__Request 1__: In the passage on claim photo authentication, how much does auto fraud add to every policyholder's premium each year?
__Request 2__: From the passage on claim photo authentication, set down the part starting with "A claim you can prove" and going on through "that's actually growing.".

__Exercise passage__:
════
This is the objection I get most, and it's a fair one. The whole industry is pushing toward straight-through processing — leading auto insurers are targeting 70–90% STP on basic personal-auto claims, and IDC projects a 65% STP rate across auto and homeowners by this year. Adjusters are expensive; the point of the AI is to keep humans off the routine claims.
People assume forensic authentication is friction that drags STP back down. It's the opposite. The fastest way to kill a straight-through program is one publicized fraud ring or one spoliation sanction — after that, every claim gets a human second look "just to be safe," and your automation rate craters. Authentication is what lets you keep the gate open. When the system can certify that an image is real, unaltered, and provenance-logged, that's the claim you can safely auto-approve. You're not adding a checkpoint; you're earning the right to skip one.
A claim you can prove is real is a claim you can safely pay without a human ever touching it.
And the economics are not subtle. Auto fraud already adds roughly $900 a year to every policyholder's premium, and computer vision done right is projected to cut claim-processing costs by $12 billion annually. None of that materializes if the images going in are fabricated and the originals going out are altered.
What Should a Claims Leader Actually Test For?
A claims VP once walked me through her vendor evaluation grid — a tidy scorecard of accuracy, integration, deployment, price. The "deepfake detection" column was blank across every shortlisted vendor. Not low-scored. Blank. Nobody had built it, so nobody got graded on it, so it fell out of the evaluation entirely. That's the trap: you can run a rigorous procurement and never once test for the threat that's actually growing.
So the column I'd add asks something the accuracy score can't: can the tool tell you whether an image is authentic, not just what it depicts? From there the questions stop being about performance and start being about proof. Will it expose its reasoning — the segmentation mask, the forensic signals — or just hand you a number to trust? The original sensor image needs to survive with a provenance trail you could put in front of a judge. And underneath all of it sits the ownership question: are you running your own model and data, or renting a shared, un-fine-tuned model you can't tune to your book or explain to your regulator?
The carriers who get through the next two years won't be the ones with the most accurate damage estimates. They'll be the ones who can stand in front of a regulator, an adjuster, and eventually a judge, and prove that the pixel they paid out on was real when the shutter fired — and that they never touched it after. If you'd like to see how we built forensic computer vision for exactly that, it's all there.
I keep those two photos of the silver sedan on my desktop. One was a real accident. One never happened. The model couldn't tell them apart, and for most of the industry it still can't. The whole job, it turns out, was never about seeing the damage better. It was about being able to say, with proof, which one was true.
════
__Items from a data source__:
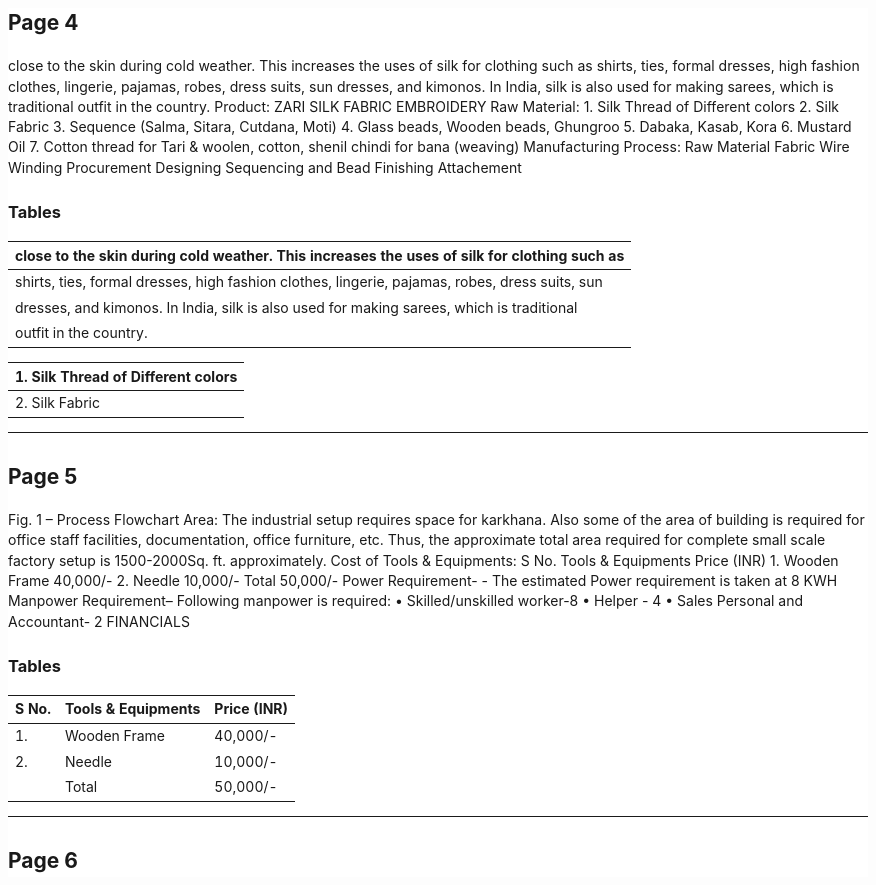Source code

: ## Page 4

close to the skin during cold weather. This increases the uses of silk for clothing such as shirts, ties, formal dresses, high fashion clothes, lingerie, pajamas, robes, dress suits, sun dresses, and kimonos. In India, silk is also used for making sarees, which is traditional outfit in the country. Product: ZARI SILK FABRIC EMBROIDERY Raw Material: 1. Silk Thread of Different colors 2. Silk Fabric 3. Sequence (Salma, Sitara, Cutdana, Moti) 4. Glass beads, Wooden beads, Ghungroo 5. Dabaka, Kasab, Kora 6. Mustard Oil 7. Cotton thread for Tari & woolen, cotton, shenil chindi for bana (weaving) Manufacturing Process: Raw Material Fabric Wire Winding Procurement Designing Sequencing and Bead Finishing Attachement

### Tables

| close to the skin during cold weather. This increases the uses of silk for clothing such as |
|---|
| shirts, ties, formal dresses, high fashion clothes, lingerie, pajamas, robes, dress suits, sun |
| dresses, and kimonos. In India, silk is also used for making sarees, which is traditional |
| outfit in the country. |

| 1. Silk Thread of Different colors |
|---|
| 2. Silk Fabric |

---

## Page 5

Fig. 1 – Process Flowchart Area: The industrial setup requires space for karkhana. Also some of the area of building is required for office staff facilities, documentation, office furniture, etc. Thus, the approximate total area required for complete small scale factory setup is 1500-2000Sq. ft. approximately. Cost of Tools & Equipments: S No. Tools & Equipments Price (INR) 1. Wooden Frame 40,000/- 2. Needle 10,000/- Total 50,000/- Power Requirement- - The estimated Power requirement is taken at 8 KWH Manpower Requirement– Following manpower is required: • Skilled/unskilled worker-8 • Helper - 4 • Sales Personal and Accountant- 2 FINANCIALS

### Tables

| S No. | Tools & Equipments | Price (INR) |
|---|---|---|
| 1. | Wooden Frame | 40,000/- |
| 2. | Needle | 10,000/- |
|  | Total | 50,000/- |

---

## Page 6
════
__Answer space 1__: Roughly $900 a year.

__Answer space 2__:
A claim you can prove is real is a claim you can safely pay without a human ever touching it.
And the economics are not subtle. Auto fraud already adds roughly $900 a year to every policyholder's premium, and computer vision done right is projected to cut claim-processing costs by $12 billion annually. None of that materializes if the images going in are fabricated and the originals going out are altered.
What Should a Claims Leader Actually Test For?
A claims VP once walked me through her vendor evaluation grid — a tidy scorecard of accuracy, integration, deployment, price. The "deepfake detection" column was blank across every shortlisted vendor. Not low-scored. Blank. Nobody had built it, so nobody got graded on it, so it fell out of the evaluation entirely. That's the trap: you can run a rigorous procurement and never once test for the threat that's actually growing.